--- PASSAGE PROVIDED ---

Our finding of an inverse correlation between IGFBP-1 and IGF-I is consistent with previous investigations (4, 12, 13, 24, 25). Benbassat et al. (13) reported that IGFBP-1 and IGF-I levels were related in older men but not in younger, which is in accordance with our study. This observation might suggest that the relation between IGFBP-1 and IGF-I is strongest when the secretion of GH is limited, as in older age. Because no IGF-I receptors have been detected in the liver (26, 27), the inverse correlation between IGFBP-1 and IGF-I in older men is unlikely due to a suppressing effect of IGF-I on liver IGFBP-1 production. Instead, one can speculate that IGF-I might increase the clearance of IGFBP-1.
Numerous investigations have confirmed that insulin, through inhibition of IGFBP-1 transcription, is the primary determinant of IGFBP-1 expression both in vitro and in vivo (28). Similarly to other studies (3, 4, 13, 24, 29, 30), we found that IGFBP-1 was strongly inversely related to insulin levels. However, in our data, this correlation was confined to middle-aged men (4265 yr).
This study further confirms previous findings of a positive relation between IGFBP-1 and age in men (12, 13, 29, 31). The positive correlation between IGFBP-1 and age might be caused by higher production rates or slower clearance of IGFBP-1 from plasma in older men.
We found that BMI was strongly inversely correlated with IGFBP-1 levels, which is in agreement with earlier studies (3, 4, 24, 25, 29, 32). In our study, anthropometric factors reflecting abdominal obesity (waist and sagittal measure) were more strongly inversely related to IGFBP-1 in men less than 65 yr of age than in the elderly men, with the exception for weight, which showed the same correlation in both age groups.

--- EXTRACTED DATA ---

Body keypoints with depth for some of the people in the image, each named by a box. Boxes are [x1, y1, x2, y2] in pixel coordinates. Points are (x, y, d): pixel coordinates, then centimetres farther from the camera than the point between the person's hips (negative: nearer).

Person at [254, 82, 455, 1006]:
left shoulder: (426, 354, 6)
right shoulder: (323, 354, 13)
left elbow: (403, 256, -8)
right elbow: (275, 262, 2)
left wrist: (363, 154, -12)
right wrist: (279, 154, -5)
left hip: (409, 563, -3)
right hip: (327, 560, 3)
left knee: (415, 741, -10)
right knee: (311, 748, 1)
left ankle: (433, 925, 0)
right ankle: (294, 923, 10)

---
--- EXTRACTED DATA ---

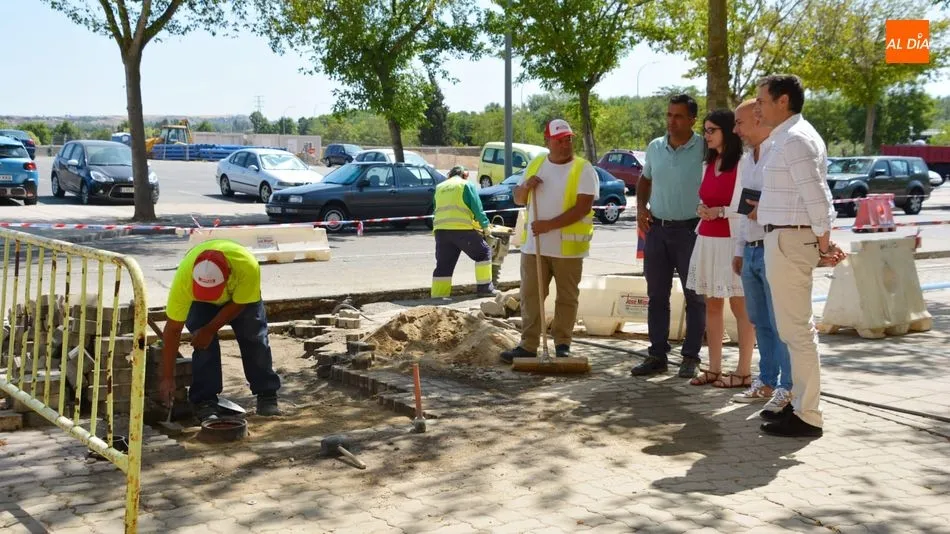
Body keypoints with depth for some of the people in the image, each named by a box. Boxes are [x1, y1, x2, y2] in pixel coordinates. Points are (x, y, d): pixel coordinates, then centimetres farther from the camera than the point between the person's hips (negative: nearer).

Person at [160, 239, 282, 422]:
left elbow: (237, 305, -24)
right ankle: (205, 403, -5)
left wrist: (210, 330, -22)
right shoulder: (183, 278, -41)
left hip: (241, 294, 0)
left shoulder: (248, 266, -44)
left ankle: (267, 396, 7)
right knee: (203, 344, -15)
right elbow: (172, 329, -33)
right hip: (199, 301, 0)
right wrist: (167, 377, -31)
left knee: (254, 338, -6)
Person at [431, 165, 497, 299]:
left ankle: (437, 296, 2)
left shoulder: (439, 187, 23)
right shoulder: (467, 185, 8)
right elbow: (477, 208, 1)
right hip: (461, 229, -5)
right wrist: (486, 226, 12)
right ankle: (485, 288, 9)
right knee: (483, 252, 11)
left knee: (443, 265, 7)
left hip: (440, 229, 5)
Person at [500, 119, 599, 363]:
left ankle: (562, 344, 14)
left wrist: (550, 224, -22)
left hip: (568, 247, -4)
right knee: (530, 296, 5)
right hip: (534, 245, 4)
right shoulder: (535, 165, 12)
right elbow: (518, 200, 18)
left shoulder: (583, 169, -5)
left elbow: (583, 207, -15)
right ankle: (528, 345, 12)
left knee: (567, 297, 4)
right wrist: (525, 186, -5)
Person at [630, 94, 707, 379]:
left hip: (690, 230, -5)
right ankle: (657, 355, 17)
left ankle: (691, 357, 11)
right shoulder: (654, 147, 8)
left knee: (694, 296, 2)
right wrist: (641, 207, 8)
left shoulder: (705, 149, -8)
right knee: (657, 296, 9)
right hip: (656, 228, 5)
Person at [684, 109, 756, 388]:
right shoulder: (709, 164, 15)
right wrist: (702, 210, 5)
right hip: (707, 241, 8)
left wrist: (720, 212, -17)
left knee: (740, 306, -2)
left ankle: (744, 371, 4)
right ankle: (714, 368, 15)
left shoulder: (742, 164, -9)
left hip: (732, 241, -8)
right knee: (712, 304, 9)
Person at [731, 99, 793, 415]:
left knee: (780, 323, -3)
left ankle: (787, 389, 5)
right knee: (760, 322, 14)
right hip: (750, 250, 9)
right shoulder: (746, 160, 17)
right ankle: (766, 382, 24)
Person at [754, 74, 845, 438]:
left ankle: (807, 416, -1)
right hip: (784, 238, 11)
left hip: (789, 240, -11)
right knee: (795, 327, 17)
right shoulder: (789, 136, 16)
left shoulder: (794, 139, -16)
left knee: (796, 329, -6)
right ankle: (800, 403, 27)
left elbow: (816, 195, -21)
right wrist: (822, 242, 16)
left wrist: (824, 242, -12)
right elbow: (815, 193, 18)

---

**TASK INSTRUCTIONS:** Continue the passage on IGFBP-1 levels in men, starting after its last sentence. The material has no connection to the text on IGFBP-1 levels in men.

**RESULT:**
To our knowledge we, for the first time, addressed the association between long-term nutrient intake and serum IGFBP-1 levels in middle-aged and older men. Moreover, this is the first study to investigate how much of the variability in IGFBP-1 levels might be explained by nutritional factors. We found that intakes of energy and carbohydrates were positively correlated with IGFBP-1. Given that IGFBP-1 was inversely correlated with HOMA (a measure of whole-body insulin resistance), one can speculate that nutritional factors that increase insulin sensitivity and thus reduce insulin levels are associated with higher IGFBP-I levels. Indeed, Lemne and Brismar (5) reported that men with insulin resistance had lower IGFBP-I levels than men without insulin resistance. Furthermore, studies in healthy children (33) and adults with normal glucose homeostasis (1) and in individuals with type 2 diabetes (30) have shown that IGFBP-1 is positively correlated with insulin sensitivity. Recently, Frystyk et al. (34) reported that glucose infusion during a 24-h period in healthy nonobese individuals resulted in increased insulin sensitivity. We found that intake of carbohydrates or more specifically starch, which is broken down into glucose, was positively correlated with IGFBP-1 levels. Thus, a potential explanation for this finding might be that a high carbohydrate diet leads to increased insulin sensitivity. Alternatively, one might speculate that a long-term high carbohydrate diet may induce hepatic insulin resistance and increased IGFBP-1 levels.
IGFBP-1 is highly sensitive to short-term nutritional status; its serum levels decrease rapidly after a meal and increase markedly after a few hours of fasting (35). Plasma and hepatic mRNA levels of IGFBP-1 increased in rats restricted of protein (36). Smith et al. (37) examined the influence of energy restriction (50% reduction of intake) for 6 d in eight pubertal children and eight adults. Energy restriction resulted in a significant increase in IGFBP-1 levels in adults but not in children. In another study, 16 healthy obese adult women were followed for 14 d of energy restriction (fasting or a hypocaloric diet enriched in protein, fat, or carbohydrate) (38). Although, IGFBP-1 levels increased during energy restriction in all groups, the increment was significantly lower on the high carbohydrate diet. However, these results are difficult to translate to our findings because the men in our study were generally well-nourished and because our results were based on long-term nutrient intake.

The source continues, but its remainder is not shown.